• **SELECTION**
● ● ● ● ●
Proof assistants enable us to formalize mathematics: to express arbitrary mathematical statements and proofs without ambiguity, and to automatically verify their correctness. Here I give some arguments for why math formalization might soon become inevitable. I also include some resources on formalization for the interested reader.

In a future post I cover how Artificial Intelligence will help us in scaling up math formalization (but here I do cover how it will probably force us to).

Contents

TL;DR
Too much human-made math
Too much AI-generated math
Will formalization be enough?
Resources to get started

TL;DR

I believe that most of the new, main mathematical claims in the nearby future will have to be formalized. I make three main arguments, which, in my opinion, go in increasing level of strength:

There already exists a lot of math (perhaps too much).
Humans make mistakes.
There will soon be an explosion of AI-generated math.

Too much human-made math

A portion of the awesome arXiv Data Map interactive visualization.

The first claim is simple: there already exists a lot of math. There already are instances (and there will be many more) in which a single person cannot verify the validity of a statement, since it depends on more results than what they can possibly verify. The typical example is the classification of finite simple groups, which, although believed to be correct, spans over 10,000 pages, scattered across hundreds of papers by many authors, and uses many deep sub-theories, which no single human masters. Moreover, some parts are only really understood by a few experts, which is a somewhat fragile situation. For more about the story of classification of finite simple groups, and how things piece together, you can check [Aschbacher. Notices AMS] and [Solomon. Bulletin AMS]. But at the end of the day, each piece has been peer-reviewed by experts, and gaps that have been found have been corrected.

Number of math papers posted on arXiv per year (1993-2021). Image from arXiv submission rate statistics.

Gaps… This takes us to the second point. When doing informal mathematics, humans can make mistakes that are very hard to spot. Indeed, there are many past and current instances of important mathematical claims whose validity was or is contested by experts. I will mention some well-known instances, but I want to emphasize that the point here is not about who’s wrong or right, but rather about the fact that, even though mathematics deals with absolute truths¹, in practice experts can disagree about the validity of important mathematical claims.

The abc conjecture. This is a conjecture in number theory from the 1980’s and the name comes from the fact that it involves three positive, relatively prime integers $a$, $b$, and $c$ satisfying $a+b = c$. The mathematical statement is not super technical, but it does not matter for this discussion. A positive answer to the conjecture implies a positive answer to several other conjectures in mathematics^{[Waldschmidt]}, making the problem important. Since it was originally stated, there have been several claimed proofs of the conjecture that have not been accepted by the mainstream math community. The most well-known instance is the one in the $\sim 600$ page series of papers [Mochizuki. PRIMS], whose validity has been the object of much debate, in particular by experts in the area who have published explanations for why they believe that the proof is incorrect^{[Scholze, Stix][Scholze]}.
● ● ● ● ●
• **RECORD EXTRACTS**
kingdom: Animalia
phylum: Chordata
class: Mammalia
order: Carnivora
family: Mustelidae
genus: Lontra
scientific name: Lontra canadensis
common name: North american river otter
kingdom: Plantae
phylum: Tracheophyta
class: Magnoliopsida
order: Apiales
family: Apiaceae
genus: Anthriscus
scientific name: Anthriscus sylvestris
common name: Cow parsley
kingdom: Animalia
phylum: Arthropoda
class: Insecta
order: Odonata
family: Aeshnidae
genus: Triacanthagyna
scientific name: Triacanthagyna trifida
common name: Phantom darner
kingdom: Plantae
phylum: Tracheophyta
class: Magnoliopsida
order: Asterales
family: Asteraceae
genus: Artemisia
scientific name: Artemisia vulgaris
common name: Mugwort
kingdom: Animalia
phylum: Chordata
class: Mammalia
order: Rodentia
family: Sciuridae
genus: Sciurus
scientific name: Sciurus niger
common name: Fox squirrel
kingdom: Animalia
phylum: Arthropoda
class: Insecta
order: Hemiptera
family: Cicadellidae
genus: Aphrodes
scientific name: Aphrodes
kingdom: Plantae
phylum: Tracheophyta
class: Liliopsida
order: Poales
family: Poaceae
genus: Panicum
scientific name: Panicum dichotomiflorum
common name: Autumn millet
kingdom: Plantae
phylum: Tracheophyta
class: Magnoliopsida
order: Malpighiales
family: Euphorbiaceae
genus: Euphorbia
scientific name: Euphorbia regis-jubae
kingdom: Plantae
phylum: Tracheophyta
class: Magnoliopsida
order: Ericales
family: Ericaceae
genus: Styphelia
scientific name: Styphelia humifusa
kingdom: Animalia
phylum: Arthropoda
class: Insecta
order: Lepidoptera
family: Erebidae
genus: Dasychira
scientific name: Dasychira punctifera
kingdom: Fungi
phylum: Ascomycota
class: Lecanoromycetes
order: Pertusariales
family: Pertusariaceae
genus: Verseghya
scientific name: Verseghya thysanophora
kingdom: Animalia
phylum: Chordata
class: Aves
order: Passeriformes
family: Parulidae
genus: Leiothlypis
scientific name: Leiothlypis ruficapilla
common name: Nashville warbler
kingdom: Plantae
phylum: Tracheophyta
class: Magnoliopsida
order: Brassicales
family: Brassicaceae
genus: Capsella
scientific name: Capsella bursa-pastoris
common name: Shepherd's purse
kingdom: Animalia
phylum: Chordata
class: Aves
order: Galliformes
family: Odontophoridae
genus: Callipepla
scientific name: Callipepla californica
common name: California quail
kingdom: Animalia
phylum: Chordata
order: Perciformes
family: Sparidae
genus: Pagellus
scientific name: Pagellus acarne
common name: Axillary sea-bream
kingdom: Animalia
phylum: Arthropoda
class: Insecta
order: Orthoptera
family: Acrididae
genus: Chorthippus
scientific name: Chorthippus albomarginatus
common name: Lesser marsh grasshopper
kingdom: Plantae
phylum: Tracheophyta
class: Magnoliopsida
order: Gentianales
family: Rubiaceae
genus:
● ● ● ● ●
• **WRITTEN REQUEST 1**
Reproduce the part of the math formalization text that opens with the words "Proof assistants enable" and closes with "the interested reader.", putting "soundness" in place of "correctness".
• **WRITTEN REQUEST 2**
List the section headings given under "Contents" in the math formalization text.

• **FINISHED ANSWER 1**
Proof assistants enable us to formalize mathematics: to express arbitrary mathematical statements and proofs without ambiguity, and to automatically verify their soundness. Here I give some arguments for why math formalization might soon become inevitable. I also include some resources on formalization for the interested reader.

• **FINISHED ANSWER 2**
TL;DR
Too much human-made math
Too much AI-generated math
Will formalization be enough?
Resources to get started